La caractéristique du Lean est d’encourager tous les acteurs projet à travailler à l’élimination du gaspillage qui réduit l’efficacité et la performance et ce grâce à la mise en exergue et à la résolution de problèmes. Pour ce faire, on emploie une stratégie découpée en quatre étapes :

  • Visualiser les procédés et les méthodes de travail pour révéler les problèmes,
  • Réagir immédiatement,
  • Résoudre les problèmes un par un,
  • Capitaliser sur ces résolutions pour améliorer les pratiques de travail.

L’Obeya intègre donc ce courant de management dans le sens où son objectif vise à faire communiquer tous les protagonistes d’un projet, leur permettre d’avoir accès à l’ensemble des informations exposées sur les murs de la salle et accroitre ainsi la détection et la résolution de problèmes.
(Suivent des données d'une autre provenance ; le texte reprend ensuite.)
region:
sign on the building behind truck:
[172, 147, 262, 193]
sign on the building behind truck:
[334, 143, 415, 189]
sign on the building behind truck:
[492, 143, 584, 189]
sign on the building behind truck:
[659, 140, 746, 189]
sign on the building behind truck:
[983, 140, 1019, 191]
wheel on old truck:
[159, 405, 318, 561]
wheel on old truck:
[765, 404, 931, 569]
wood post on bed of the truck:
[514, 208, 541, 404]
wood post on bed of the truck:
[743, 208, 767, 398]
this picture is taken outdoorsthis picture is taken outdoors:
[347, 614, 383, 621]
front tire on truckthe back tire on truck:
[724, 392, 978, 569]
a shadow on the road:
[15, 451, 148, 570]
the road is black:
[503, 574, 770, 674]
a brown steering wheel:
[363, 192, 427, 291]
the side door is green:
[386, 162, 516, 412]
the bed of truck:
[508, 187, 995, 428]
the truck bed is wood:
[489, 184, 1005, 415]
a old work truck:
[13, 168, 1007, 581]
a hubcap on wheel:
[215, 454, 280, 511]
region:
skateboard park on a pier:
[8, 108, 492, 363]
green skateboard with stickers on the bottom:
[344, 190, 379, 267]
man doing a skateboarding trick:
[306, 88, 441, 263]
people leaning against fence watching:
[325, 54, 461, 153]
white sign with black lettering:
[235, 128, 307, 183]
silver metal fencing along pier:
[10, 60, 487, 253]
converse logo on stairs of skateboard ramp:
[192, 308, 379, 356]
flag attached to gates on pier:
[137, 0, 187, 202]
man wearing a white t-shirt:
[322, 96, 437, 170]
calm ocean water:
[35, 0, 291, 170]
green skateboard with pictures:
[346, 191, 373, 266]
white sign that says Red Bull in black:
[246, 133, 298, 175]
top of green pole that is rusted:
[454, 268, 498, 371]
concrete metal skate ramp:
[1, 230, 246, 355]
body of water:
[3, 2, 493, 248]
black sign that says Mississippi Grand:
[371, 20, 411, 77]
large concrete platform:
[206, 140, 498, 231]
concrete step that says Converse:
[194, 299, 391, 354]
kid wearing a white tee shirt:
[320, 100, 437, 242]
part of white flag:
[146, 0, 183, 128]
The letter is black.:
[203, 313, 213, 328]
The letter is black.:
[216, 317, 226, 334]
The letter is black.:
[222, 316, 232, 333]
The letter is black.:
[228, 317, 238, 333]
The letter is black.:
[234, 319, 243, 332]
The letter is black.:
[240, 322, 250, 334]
C’est ainsi, qu’une réunion type dans l’Obeya se déroule, chez Toyota, de la façon suivante :

  • Sur la première moitié du premier mur, où sont affichés l’expression de besoin, les audits client, les maquettes prévisionnelles et illustrations de prototypes, on débute par la revue de la « voix du client » : on rappelle à tous les objectifs et ce qu’attend précisément le client afin de recentrer les esprits sur le but ultime du projet et de garder une vision macro,
  • Le premier mur contient également une deuxième zone réservée aux indicateurs de suivi qui seront systématiquement mis à jour et analysés dans un deuxième temps afin d’anticiper et maitriser les risques,
  • Le second mur contient le planning général du projet ainsi qu’un planning hebdomadaire dans lequel on retrouve à chaque séance les tâches à effectuer, problèmes à résoudre ainsi que les décisions à prendre pour la semaine,
  • Enfin, un autre mur est entièrement consacré à la résolution des problèmes. Il est la clé de voute de la réunion et c’est sur lui que repose la quasi-totalité de la méthodologie. Chacun y colle autant de post-it que de problèmes qu’il a pu identifier qui seront ensuite attribués à l’interlocuteur compétent et placé dans le planning général ou le planning hebdomadaire. Les deux idées maitresses de ce procédé : mise à contribution de tous les acteurs et accès direct et constant aux informations permet une collaboration plus étroite et un plus grand investissement de chacun.

Cependant, une salle à quatre murs seule ne suffit pas et l’animation et la motivation des équipes restent des ingrédients incontournables qui reposent encore et toujours sur les épaules du chef de projet.